> **Your assignment**
The expected result is an exact restatement of the data, free of pictures.

> **Dataset section**
►

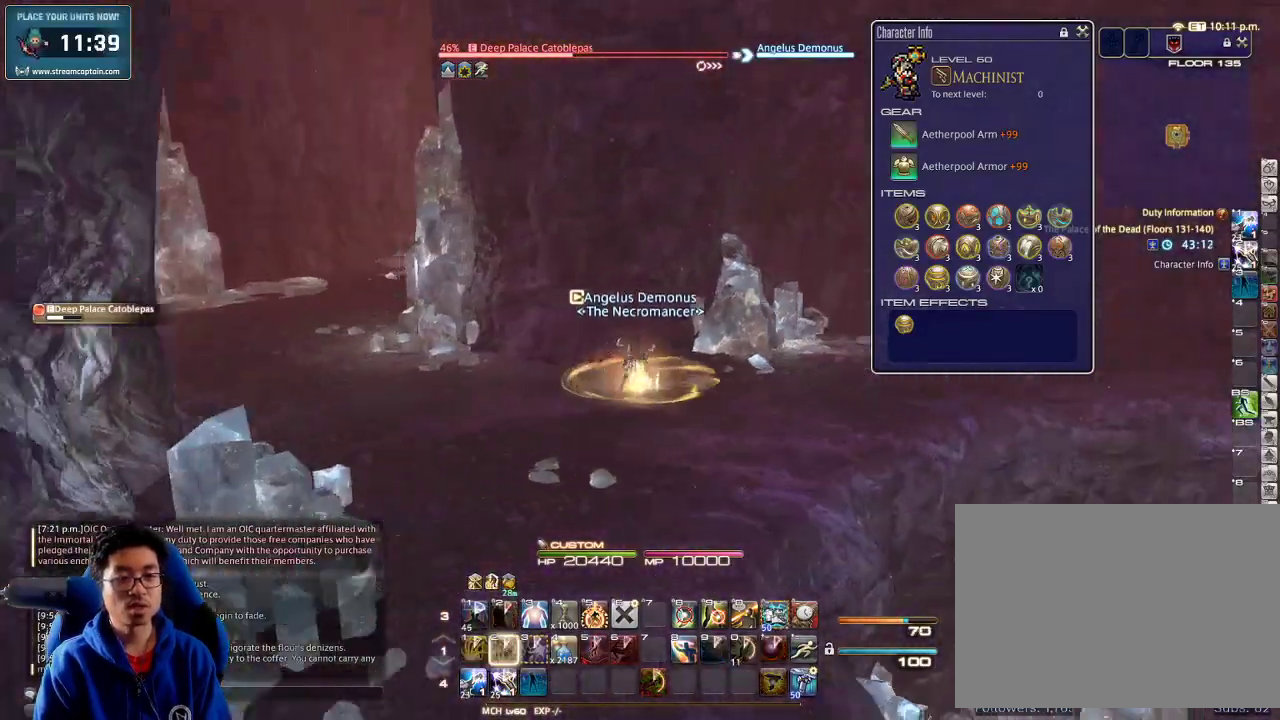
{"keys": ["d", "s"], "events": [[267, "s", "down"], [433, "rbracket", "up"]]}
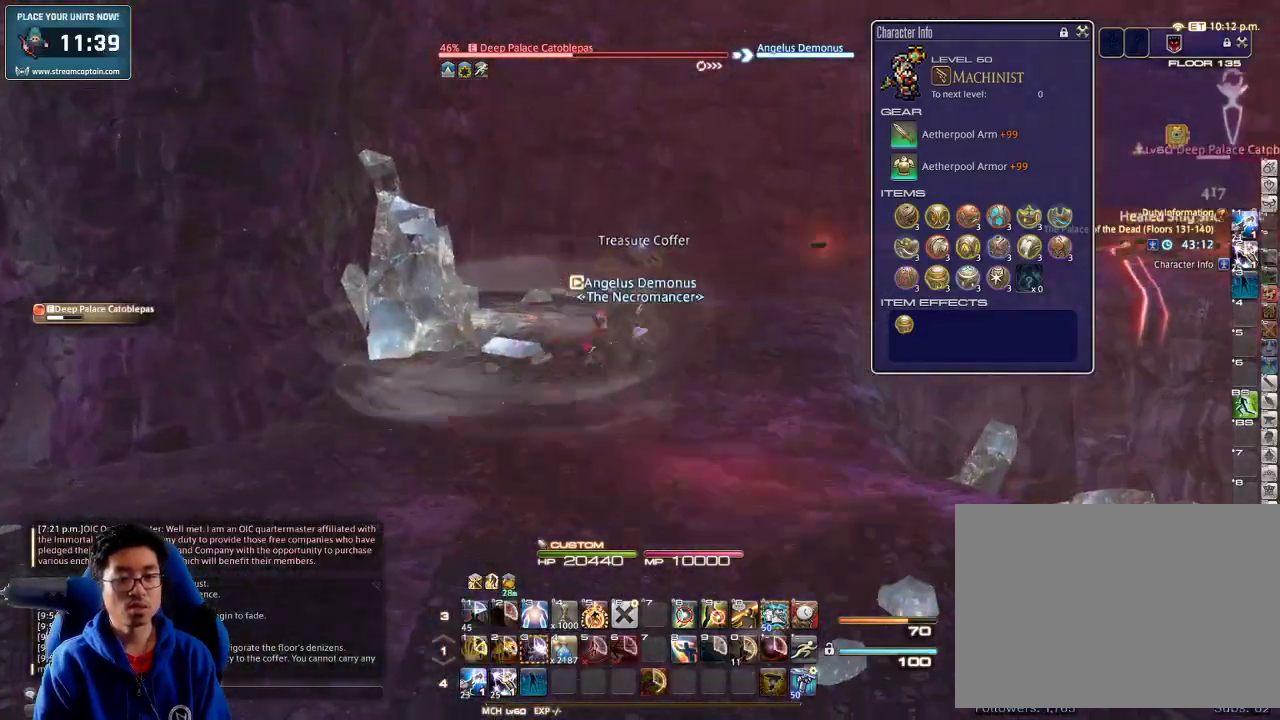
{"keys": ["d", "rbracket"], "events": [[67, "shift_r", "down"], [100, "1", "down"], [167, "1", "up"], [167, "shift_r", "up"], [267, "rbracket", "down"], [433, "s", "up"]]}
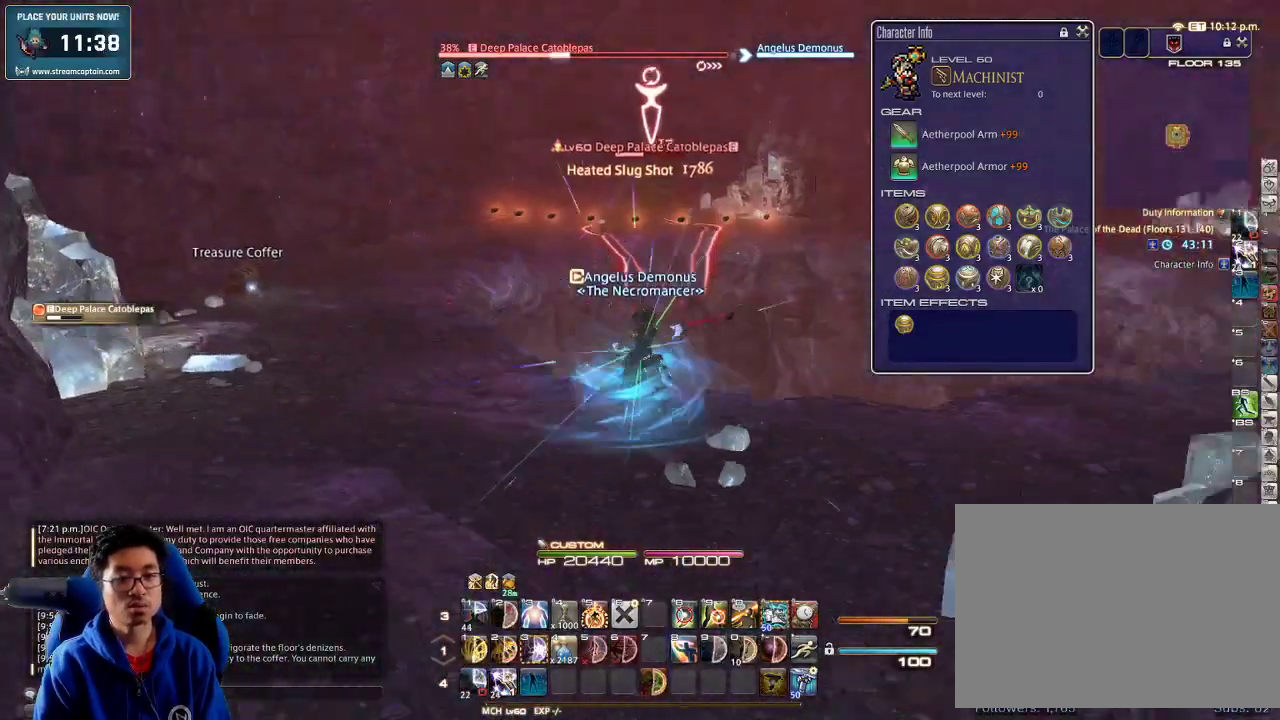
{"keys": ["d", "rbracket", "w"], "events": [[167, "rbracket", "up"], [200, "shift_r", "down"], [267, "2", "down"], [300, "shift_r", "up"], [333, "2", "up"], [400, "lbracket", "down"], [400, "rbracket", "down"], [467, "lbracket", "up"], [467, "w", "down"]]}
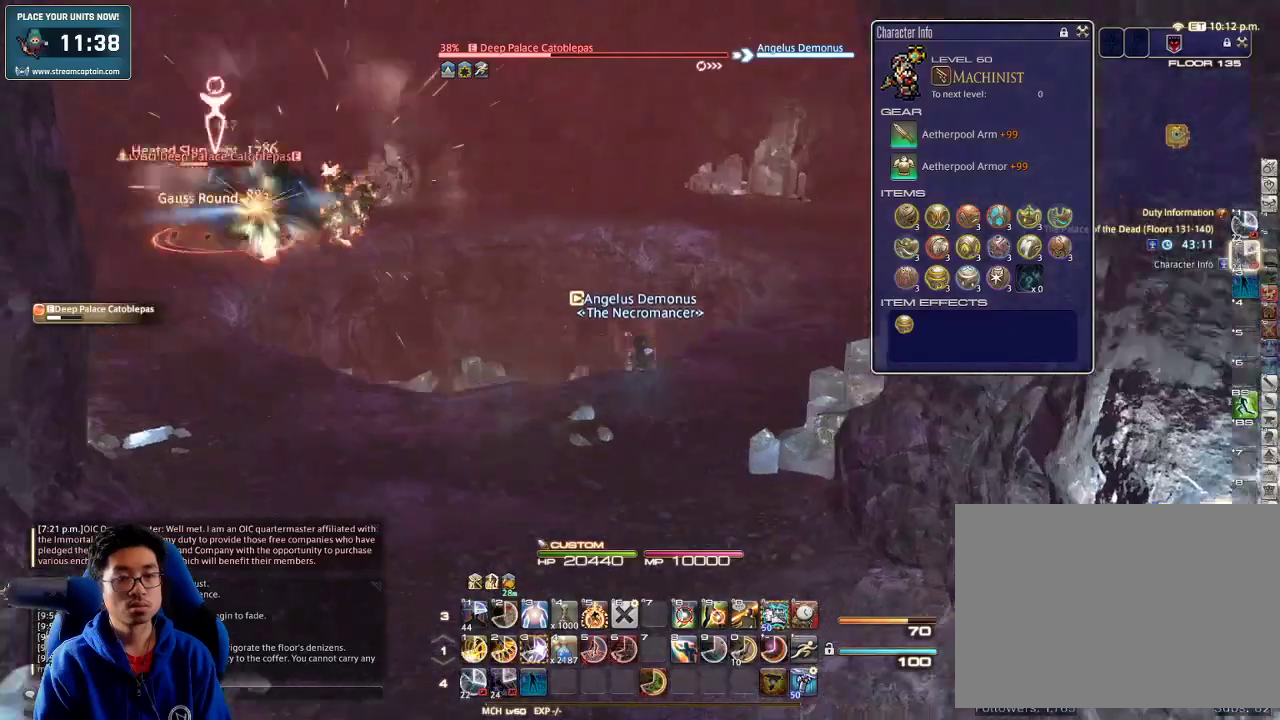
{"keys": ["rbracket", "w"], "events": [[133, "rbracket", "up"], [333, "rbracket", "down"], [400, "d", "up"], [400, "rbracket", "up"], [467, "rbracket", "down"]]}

◄

> **Result**
{"keys": ["d", "s"], "events": [[267, "s", "down"], [433, "rbracket", "up"]]}
{"keys": ["d", "rbracket"], "events": [[67, "shift_r", "down"], [100, "1", "down"], [167, "1", "up"], [167, "shift_r", "up"], [267, "rbracket", "down"], [433, "s", "up"]]}
{"keys": ["d", "rbracket", "w"], "events": [[167, "rbracket", "up"], [200, "shift_r", "down"], [267, "2", "down"], [300, "shift_r", "up"], [333, "2", "up"], [400, "lbracket", "down"], [400, "rbracket", "down"], [467, "lbracket", "up"], [467, "w", "down"]]}
{"keys": ["rbracket", "w"], "events": [[133, "rbracket", "up"], [333, "rbracket", "down"], [400, "d", "up"], [400, "rbracket", "up"], [467, "rbracket", "down"]]}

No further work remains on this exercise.